M.Tech Research Thesis {Colloquium}: CDS: “An Explainable Adaptive Learning Framework for Brain Tissue Extraction from MRI”

When

22 Dec 25    
4:00 PM - 5:00 PM

Event Type

DEPARTMENT OF COMPUTATIONAL AND DATA SCIENCES
M.Tech Research Thesis Colloquium


Speaker : Mr. Akhil
S.R. Number : 06-18-01-10-22-23-1-23206
Title : “An Explainable Adaptive Learning Framework for Brain Tissue Extraction from MRI”
Research Supervisor : Prof.

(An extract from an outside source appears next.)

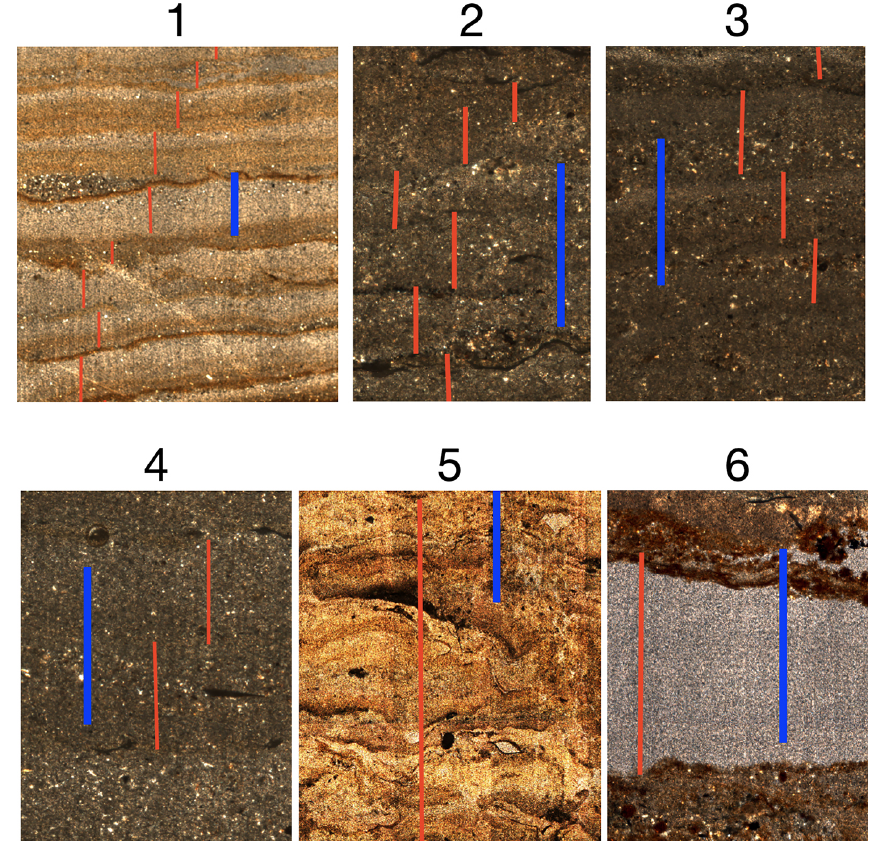
Figure A2. Examples of appearance for each lamination quality code for Columbine Lake sediment. The blue bar is 1mm in all images.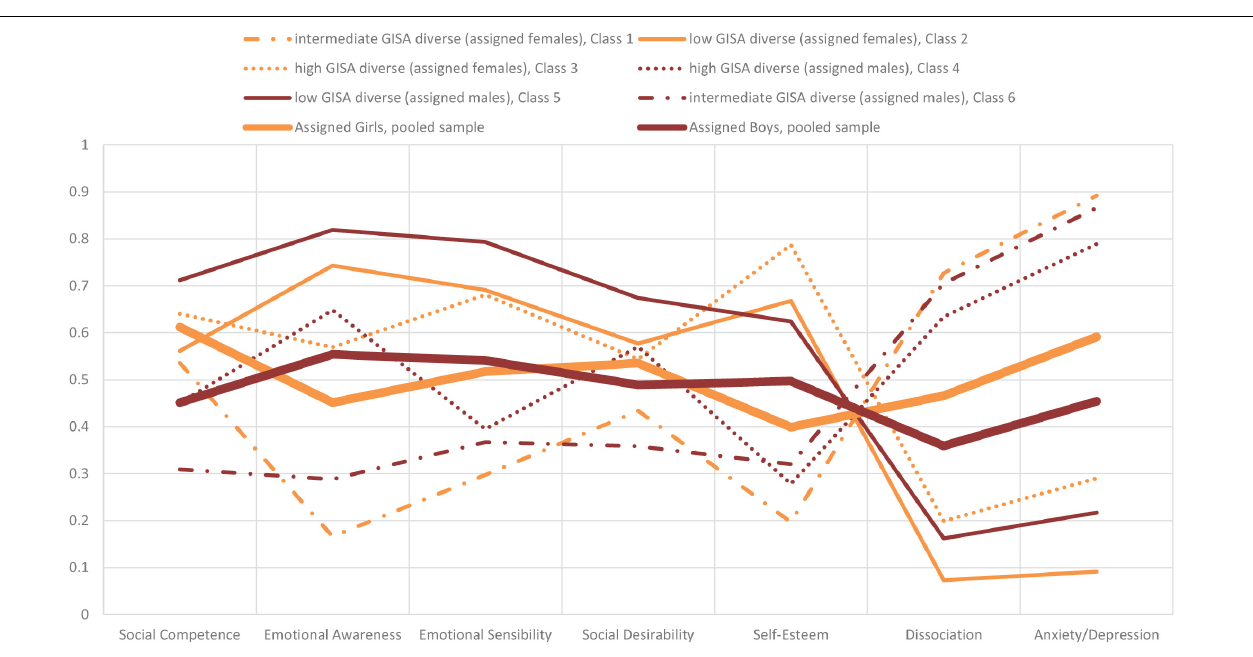
state for the “low GISA diverse” in class 5 (37.9%) and “high GISA diverse” in class 3 (8.3%; see Table 1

Debnath Pal
Date & Time : December 22, 2025, 04.00 PM
Venue: The Thesis Colloquium will be held on HYBRID Mode
# 102 CDS Seminar Hall /MICROSOFT TEAMS
Please click on the following link to join the Thesis Colloquium:
MS Teams link


ABSTRACT

While Deep Learning currently dominates neuroimaging, these models suffer from a critical, often overlooked scalability bottleneck: model drift caused by variations in scanner physics and subject positioning, which renders them unstable on unseen datasets. To address this limitation, we adopted a systematic approach in this thesis, moving beyond the limitations of opaque “black box” neural networks to engineer a transparent, patient-diverse solution. Our investigation progressed through a rigorous analysis of failure modes, identifying that early intensity-based methods failed on complex structures where non-brain tissues share the same profile as brain tissue , motivating a shift toward texture-based feature extraction. However, intermediate multi-classifiers trained on central slices proved inadequate, misclassifying valid brain tissue. These key learnings allowed a refinement of the approach to an adaptive learning framework centered on a “Smart Anchor” strategy that dynamically selects the optimal reference slice rather than assuming a fixed centre. By incorporating robust preprocessing and post-processing techniques for inter-slice consistency and a Two-Specialist strategy that decouples core identification from boundary refinement, we eliminated error propagation while ensuring interpretability. This systematic development yielded a robust pipeline that achieves a Dice score of 93 ± 2%, demonstrating a high-accuracy, clinically scalable brain tissue extraction technique through reproducible design that allows explainability.